**Passage shown**.
Reputation: 4924
I have two DataFrames:
data = {'First': ['Tom', 'Peter', 'Phil'], 'Last': ['Dwan', 'Laak', 'Ivey'],
'Score': [101.5, 99, 105]}
df = pd.DataFrame(data, index=list('abc'))
print df
First Last Score
a Tom Dwan 101.5
b Peter Laak 99.0
c Phil Ivey 105.0
data2 = {'First': ['Tom', 'Phil'], 'Last': ['Dwan', 'Ivey'], 'Score': [103.5, 101]}
df2 = pd.DataFrame(data2, index=list('fg'))
print df2
First Last Score
f Tom Dwan 103.5
g Phil Ivey 101.0
I want to combine them where they overlap, for the net result:
First Last Score Score_new
a Tom Dwan 101.5 103.5
b Peter Laak 99.0 NaN
c Phil Ivey 105.0 101.0
Since indexes won't match it must join on First
and Last
columns. Suggestions please?
Upvotes: 0
Views: 122
Reputation: 353079
If you don't care about preserving the indices, you could do something like
>>> df.merge(df2, on=["First", "Last"], how='outer', suffixes=('', '_new'))

Stored items:
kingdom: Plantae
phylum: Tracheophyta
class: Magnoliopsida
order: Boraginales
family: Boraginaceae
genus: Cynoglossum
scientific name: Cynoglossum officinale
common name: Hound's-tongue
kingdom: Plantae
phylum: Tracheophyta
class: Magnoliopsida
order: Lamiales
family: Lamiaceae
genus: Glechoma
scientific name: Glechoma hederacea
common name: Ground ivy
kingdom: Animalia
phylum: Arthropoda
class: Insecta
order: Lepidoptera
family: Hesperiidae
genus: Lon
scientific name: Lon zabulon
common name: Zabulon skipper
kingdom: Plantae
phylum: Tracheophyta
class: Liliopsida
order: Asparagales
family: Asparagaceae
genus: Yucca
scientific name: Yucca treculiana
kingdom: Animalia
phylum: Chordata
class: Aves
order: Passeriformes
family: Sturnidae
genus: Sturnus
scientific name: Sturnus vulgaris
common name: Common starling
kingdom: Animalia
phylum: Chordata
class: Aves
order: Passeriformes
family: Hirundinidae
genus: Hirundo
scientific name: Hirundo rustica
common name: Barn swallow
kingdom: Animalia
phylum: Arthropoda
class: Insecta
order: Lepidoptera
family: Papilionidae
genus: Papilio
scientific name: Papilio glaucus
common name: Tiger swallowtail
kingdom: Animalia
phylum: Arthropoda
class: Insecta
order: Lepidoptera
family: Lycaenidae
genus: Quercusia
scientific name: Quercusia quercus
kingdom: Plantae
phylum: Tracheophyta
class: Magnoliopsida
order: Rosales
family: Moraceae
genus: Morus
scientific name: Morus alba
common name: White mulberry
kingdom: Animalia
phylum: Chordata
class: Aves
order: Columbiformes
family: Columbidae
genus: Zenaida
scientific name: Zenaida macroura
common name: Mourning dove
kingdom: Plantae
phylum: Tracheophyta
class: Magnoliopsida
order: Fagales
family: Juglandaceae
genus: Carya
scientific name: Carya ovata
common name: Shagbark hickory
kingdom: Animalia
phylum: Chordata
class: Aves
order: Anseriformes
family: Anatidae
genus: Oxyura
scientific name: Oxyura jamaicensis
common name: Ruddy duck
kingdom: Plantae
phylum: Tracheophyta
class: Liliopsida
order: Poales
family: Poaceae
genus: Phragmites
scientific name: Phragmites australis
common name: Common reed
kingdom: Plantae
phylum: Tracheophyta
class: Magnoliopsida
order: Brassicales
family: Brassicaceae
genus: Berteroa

**List of tasks**.
**1)** Translate this sentence from the DataFrame thread into Spanish: "Since indexes won't match it must join on First and Last columns."
**2)** From the DataFrame thread, extract the passage starting with "Reputation: 4924" and going on through "df2 = pd.DataFrame(data2, index=list('fg'))".
**3)** Write what comes next in the DataFrame thread, picking up after its last line.

**Results for each task**.
**1)** Como los índices no coinciden, debe unirse por las columnas First y Last.

**2)**
Reputation: 4924
I have two DataFrames:
data = {'First': ['Tom', 'Peter', 'Phil'], 'Last': ['Dwan', 'Laak', 'Ivey'],
'Score': [101.5, 99, 105]}
df = pd.DataFrame(data, index=list('abc'))
print df
First Last Score
a Tom Dwan 101.5
b Peter Laak 99.0
c Phil Ivey 105.0
data2 = {'First': ['Tom', 'Phil'], 'Last': ['Dwan', 'Ivey'], 'Score': [103.5, 101]}
df2 = pd.DataFrame(data2, index=list('fg'))

**3)**
First Last Score Score_new
0 Tom Dwan 101.5 103.5
1 Peter Laak 99.0 NaN
2 Phil Ivey 105.0 101.0
[3 rows x 4 columns]
If you do, maybe you could play around with left/right_index
, something like
>>> df.merge(df2, on=["First", "Last"], how='outer', suffixes=('', '_new'), right_index=True)
First Last Score Score_new
a Tom Dwan 101.5 103.5
b Peter Laak 99.0 NaN
c Phil Ivey 105.0 101.0
[3 rows x 4 columns]
but I don't know why those letters would be important.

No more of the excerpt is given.